New Milford Mayor Pete Bass is seeking a 3rd term in office. The Republican is being challenged by Democrat Ted Hine.
Bass is looking to continue some long term projects and keep moving New Milford Forward. Bass is touting the completion of 62 miles of road paving, nearing the completion of the library renovation and expansion project, and that crime is down again. He notes that New Milford has saved millions on health insurance and the town is working on school roof replacements. He's most proud of riverfront revitalization. Young's Field will remain a greenspace, but Bass says there will be an expanded skate park, tennis court, playgrounds, and a bandshell. A proposed splash pad will double as an ice skating rink.
Hine is a lifelong resident and comes from one of the oldest families in the town. Hine worked GE Capital before retiring in 2018 and served on several nonprofit boards. He says a lot of industry has been lost in the town over the years and New Milford has an aging population. He wants to take on affordable housing issues, update zoning regulations and improve broadband infrastructure.
When it comes to the continued recovery from the COVID-19 pandemic, Hine says he wants to look at the analysis from the Long-term Recovery Commitee, which was required by the state of every municipality. Bass sees a continued need to hold vaccine clinics in the near-term. He's proud of the 72-percent vaccination rate among town residents. The town is looking into how to spend the federal American Rescue Plan Act allocation New Milford received. Some of that money has been approved. Bass says money went to a business loans and grants program, foreclosure rental assistance, funding for nonprofit and arts organization, and new refrigeration for the Food Bank. The Town Council also approved fire packs for the Fire Marshal, software to tie in all fire departments, an electronic speed sign and a police deescalation simulator--one of the first in the area to offer that technology. New Milford also created new position of Family Crisis Domestric Violence Advocate, one of the first in the state.
Hine says traffic around New Milford is an issue and should be addressed through a Master Plan. Bass says sidewalks will be installed along Route 7, down from Canterbury School to downtown, Grove Street and Route 202. When streets flooded after Hurricane Ida, Hine said it showed the need for a plan to address the long standing issue. Bass says he's worked with First Light to drawdown the Housatonic River before storms hit so they can take a proactive approach to prevent flooding before it happens.

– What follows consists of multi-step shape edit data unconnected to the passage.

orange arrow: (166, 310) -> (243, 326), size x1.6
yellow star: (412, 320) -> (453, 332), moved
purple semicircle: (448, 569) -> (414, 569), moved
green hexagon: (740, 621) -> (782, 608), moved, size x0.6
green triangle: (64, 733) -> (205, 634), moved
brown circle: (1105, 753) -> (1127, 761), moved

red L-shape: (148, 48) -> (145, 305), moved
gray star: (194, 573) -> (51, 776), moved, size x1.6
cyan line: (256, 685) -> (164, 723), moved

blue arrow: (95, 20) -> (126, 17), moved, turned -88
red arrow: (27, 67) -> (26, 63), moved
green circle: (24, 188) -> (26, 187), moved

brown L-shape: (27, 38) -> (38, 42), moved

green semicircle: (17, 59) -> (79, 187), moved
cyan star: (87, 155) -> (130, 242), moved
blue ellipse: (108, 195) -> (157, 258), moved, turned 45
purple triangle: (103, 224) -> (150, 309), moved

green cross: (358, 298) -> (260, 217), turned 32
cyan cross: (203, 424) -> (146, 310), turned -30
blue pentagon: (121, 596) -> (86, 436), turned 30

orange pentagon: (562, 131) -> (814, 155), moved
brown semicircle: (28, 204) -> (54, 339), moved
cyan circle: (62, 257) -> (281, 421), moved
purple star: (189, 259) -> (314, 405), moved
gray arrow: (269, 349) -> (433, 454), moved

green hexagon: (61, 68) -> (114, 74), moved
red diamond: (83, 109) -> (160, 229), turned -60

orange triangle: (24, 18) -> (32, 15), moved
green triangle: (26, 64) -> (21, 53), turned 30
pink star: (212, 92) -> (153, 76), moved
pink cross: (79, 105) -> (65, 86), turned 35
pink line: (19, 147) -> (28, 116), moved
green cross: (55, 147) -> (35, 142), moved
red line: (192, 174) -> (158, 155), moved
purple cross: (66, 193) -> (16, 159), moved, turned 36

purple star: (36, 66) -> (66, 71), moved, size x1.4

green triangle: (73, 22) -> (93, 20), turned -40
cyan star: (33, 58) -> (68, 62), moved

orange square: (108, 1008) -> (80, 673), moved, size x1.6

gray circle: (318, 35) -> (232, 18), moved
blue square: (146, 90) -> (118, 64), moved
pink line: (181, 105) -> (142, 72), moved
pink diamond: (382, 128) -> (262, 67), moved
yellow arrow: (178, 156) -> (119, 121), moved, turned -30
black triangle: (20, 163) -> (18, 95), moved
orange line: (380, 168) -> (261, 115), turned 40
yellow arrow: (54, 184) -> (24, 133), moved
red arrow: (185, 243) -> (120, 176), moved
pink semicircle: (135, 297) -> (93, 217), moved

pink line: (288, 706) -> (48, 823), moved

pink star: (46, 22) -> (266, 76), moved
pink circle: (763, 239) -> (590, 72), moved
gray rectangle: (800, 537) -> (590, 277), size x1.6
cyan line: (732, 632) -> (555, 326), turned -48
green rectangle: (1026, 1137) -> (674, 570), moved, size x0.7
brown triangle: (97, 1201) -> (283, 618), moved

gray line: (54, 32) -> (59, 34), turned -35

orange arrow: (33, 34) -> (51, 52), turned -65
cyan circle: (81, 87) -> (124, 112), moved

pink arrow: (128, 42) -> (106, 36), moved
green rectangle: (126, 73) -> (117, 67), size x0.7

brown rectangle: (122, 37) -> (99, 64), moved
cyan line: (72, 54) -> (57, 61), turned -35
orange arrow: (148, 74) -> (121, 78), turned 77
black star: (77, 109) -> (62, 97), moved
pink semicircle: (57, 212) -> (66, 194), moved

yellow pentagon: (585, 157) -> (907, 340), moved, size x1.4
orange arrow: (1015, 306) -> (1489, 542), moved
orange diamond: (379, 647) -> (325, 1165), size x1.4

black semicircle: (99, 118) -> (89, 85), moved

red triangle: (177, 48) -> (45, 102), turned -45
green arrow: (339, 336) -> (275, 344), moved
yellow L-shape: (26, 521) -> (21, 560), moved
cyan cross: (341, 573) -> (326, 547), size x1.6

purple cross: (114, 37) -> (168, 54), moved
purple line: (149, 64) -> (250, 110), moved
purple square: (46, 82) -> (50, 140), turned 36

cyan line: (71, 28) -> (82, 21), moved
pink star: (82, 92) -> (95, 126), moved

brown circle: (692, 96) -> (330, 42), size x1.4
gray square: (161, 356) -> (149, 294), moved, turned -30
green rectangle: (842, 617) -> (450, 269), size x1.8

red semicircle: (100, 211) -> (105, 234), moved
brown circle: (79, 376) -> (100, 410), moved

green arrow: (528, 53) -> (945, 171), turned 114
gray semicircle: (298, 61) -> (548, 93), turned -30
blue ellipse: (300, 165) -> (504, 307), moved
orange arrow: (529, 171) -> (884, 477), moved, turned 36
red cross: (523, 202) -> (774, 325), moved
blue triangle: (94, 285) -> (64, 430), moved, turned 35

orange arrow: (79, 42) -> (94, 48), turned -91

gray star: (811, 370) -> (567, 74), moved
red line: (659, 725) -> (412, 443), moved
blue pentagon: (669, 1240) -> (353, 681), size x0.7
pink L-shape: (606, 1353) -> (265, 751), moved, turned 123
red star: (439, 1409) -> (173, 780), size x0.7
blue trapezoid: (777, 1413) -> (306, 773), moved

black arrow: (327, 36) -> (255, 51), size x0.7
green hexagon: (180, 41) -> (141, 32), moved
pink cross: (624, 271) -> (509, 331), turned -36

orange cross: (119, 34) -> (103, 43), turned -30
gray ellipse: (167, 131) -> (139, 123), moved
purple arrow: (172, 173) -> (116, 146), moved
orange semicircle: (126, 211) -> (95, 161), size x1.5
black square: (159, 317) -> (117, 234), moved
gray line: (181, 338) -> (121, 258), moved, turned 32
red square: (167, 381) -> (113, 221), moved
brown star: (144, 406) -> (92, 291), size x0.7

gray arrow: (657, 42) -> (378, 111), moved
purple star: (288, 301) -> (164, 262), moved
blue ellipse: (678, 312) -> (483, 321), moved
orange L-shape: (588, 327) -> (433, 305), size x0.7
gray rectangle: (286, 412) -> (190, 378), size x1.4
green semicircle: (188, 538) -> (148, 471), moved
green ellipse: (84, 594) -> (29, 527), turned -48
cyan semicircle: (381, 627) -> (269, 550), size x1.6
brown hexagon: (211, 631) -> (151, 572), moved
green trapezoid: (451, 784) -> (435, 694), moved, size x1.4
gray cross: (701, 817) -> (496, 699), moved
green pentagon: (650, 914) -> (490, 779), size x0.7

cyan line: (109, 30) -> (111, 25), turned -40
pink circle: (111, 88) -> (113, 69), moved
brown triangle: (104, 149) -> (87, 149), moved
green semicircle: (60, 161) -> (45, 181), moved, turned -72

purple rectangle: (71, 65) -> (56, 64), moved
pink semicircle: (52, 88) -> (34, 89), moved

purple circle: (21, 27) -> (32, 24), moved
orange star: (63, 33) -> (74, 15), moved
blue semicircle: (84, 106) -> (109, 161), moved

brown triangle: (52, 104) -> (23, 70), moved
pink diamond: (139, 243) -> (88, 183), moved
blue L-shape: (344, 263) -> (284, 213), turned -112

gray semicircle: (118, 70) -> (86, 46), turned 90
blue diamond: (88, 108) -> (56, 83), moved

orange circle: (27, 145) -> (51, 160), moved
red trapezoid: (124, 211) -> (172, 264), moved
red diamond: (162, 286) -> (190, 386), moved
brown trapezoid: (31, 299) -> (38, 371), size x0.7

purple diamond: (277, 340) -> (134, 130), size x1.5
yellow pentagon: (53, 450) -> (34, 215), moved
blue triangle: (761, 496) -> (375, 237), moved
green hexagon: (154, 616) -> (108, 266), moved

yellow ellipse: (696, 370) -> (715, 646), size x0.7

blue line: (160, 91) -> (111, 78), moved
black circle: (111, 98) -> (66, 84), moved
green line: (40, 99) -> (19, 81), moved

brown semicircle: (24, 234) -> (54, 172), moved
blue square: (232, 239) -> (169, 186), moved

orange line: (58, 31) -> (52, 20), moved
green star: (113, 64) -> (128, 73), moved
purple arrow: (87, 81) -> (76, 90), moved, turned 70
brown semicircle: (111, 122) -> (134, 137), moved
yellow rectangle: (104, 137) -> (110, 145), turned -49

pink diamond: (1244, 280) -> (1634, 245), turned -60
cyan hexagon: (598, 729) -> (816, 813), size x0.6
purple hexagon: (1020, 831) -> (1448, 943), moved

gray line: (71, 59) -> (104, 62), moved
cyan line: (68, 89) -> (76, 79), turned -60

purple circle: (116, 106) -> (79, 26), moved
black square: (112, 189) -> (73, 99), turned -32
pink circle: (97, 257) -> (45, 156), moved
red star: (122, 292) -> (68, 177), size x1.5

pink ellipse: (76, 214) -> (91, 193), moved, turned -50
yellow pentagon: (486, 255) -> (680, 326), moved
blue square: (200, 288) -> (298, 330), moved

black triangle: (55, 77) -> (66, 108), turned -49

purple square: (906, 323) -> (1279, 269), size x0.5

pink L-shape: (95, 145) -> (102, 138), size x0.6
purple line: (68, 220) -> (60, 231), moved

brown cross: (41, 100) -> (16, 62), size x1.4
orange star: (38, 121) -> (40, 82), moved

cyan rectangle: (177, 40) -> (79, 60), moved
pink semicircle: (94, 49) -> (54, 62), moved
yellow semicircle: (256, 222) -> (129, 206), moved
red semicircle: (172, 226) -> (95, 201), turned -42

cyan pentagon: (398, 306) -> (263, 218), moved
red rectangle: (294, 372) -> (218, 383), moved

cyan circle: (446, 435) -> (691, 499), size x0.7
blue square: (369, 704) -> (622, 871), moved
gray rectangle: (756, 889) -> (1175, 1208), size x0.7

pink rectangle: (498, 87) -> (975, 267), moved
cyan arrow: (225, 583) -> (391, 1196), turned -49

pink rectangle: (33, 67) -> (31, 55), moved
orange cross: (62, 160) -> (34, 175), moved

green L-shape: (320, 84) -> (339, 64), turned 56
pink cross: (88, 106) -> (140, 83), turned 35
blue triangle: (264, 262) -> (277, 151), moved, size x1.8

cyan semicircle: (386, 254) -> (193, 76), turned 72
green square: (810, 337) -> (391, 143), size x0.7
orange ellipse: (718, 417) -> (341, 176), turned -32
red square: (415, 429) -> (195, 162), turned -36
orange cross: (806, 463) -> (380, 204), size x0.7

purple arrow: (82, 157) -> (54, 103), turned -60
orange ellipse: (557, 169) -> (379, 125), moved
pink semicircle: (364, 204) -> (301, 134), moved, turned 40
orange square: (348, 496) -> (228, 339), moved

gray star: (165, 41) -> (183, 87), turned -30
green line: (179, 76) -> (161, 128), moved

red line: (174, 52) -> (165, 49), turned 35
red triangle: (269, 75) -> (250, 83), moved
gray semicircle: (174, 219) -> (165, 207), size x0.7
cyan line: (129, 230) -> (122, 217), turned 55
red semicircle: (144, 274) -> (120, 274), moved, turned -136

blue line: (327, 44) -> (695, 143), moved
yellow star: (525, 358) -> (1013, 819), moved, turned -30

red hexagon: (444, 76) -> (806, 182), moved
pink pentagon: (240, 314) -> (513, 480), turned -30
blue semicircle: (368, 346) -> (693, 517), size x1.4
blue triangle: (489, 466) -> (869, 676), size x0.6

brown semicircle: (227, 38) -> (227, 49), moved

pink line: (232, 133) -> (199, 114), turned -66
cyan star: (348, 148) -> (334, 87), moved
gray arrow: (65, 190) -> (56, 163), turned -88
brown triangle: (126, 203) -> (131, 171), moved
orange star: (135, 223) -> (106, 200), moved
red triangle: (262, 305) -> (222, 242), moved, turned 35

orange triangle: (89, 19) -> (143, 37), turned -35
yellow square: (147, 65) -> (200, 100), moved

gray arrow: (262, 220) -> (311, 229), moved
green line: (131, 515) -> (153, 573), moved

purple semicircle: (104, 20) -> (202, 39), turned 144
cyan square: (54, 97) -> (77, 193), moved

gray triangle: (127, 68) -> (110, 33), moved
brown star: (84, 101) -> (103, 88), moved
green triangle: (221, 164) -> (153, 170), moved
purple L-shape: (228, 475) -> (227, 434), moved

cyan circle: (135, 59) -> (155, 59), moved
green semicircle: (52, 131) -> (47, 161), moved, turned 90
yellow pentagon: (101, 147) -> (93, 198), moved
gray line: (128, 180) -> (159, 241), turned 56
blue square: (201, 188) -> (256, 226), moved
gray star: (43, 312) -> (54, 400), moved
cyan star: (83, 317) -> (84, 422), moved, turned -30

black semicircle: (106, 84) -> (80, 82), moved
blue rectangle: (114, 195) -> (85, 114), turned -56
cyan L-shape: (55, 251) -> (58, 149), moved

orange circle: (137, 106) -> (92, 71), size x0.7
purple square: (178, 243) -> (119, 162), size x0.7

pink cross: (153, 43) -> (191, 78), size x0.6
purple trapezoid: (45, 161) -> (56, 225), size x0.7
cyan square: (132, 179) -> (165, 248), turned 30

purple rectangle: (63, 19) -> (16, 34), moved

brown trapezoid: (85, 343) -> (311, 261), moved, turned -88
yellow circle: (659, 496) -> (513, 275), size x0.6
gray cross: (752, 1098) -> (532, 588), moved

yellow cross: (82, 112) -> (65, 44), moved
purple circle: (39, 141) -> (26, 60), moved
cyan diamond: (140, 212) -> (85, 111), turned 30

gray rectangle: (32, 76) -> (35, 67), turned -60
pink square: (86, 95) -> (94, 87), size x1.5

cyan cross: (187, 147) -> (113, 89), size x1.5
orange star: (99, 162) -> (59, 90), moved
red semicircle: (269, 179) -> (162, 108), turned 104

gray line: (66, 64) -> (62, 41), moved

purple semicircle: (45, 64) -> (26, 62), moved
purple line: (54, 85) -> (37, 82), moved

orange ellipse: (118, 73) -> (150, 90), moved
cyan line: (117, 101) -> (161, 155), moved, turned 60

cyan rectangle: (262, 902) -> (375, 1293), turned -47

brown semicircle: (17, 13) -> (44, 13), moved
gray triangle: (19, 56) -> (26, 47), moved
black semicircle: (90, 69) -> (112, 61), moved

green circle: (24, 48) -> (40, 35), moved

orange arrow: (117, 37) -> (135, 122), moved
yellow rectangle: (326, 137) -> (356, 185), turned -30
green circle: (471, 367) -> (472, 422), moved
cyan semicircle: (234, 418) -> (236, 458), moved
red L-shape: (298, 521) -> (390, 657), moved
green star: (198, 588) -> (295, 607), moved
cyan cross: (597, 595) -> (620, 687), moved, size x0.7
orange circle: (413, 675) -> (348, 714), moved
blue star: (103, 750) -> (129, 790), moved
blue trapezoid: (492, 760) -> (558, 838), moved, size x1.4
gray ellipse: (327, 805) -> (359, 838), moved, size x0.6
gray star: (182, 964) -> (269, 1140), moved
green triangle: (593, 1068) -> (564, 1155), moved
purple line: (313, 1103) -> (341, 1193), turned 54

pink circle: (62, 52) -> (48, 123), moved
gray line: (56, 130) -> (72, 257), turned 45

Bass says he's waiting on the Zoning Commision to weigh in on where cannabis facilities could be located, if the Town Council chooses to go that route, but they are also looking at an ordinance to prohibit recreational use on town property. Hine called it a prudent action that the Town Council prohibited the use of marijuana on town property, but was shocked to find out that the town hasn't restricted tobacco smoking on town property.
When Bass first ran for office, he was critical of the proposed cost to John Pettibone School into a Community Center being very different than initial estimates. He notes that there's a lot of use there now, and has been helpful as a vaccination site. He wants to look at what the future of the clinic will look like and if it will be a long-term use. Hine says he supports the designation remaining. He says it proved a critical resource to getting through the current public health crisis. He notes that moving Social Services, Parks & Rec and other departments into a centralized locations, they were able to better serve New Milford. He wants the town to start maintaining the property properly and called for an oversight committee to figure out how to finish the build out and fill the empty space. Hine called for a plan for the future of East Street School. Bass says the Board of Ed administration building is still East Street, and the town is waiting for them to turn it back over to the town.
Hine says town employees are telling him that they're voices aren't being heard and are afraid to speak out. With his corporate experience, Hine says he would listen to employees because they know what the issues are, and what the solutions are. Bass says he's proud of how town employees have risen to the occasion of serving the public throughout the pandemic.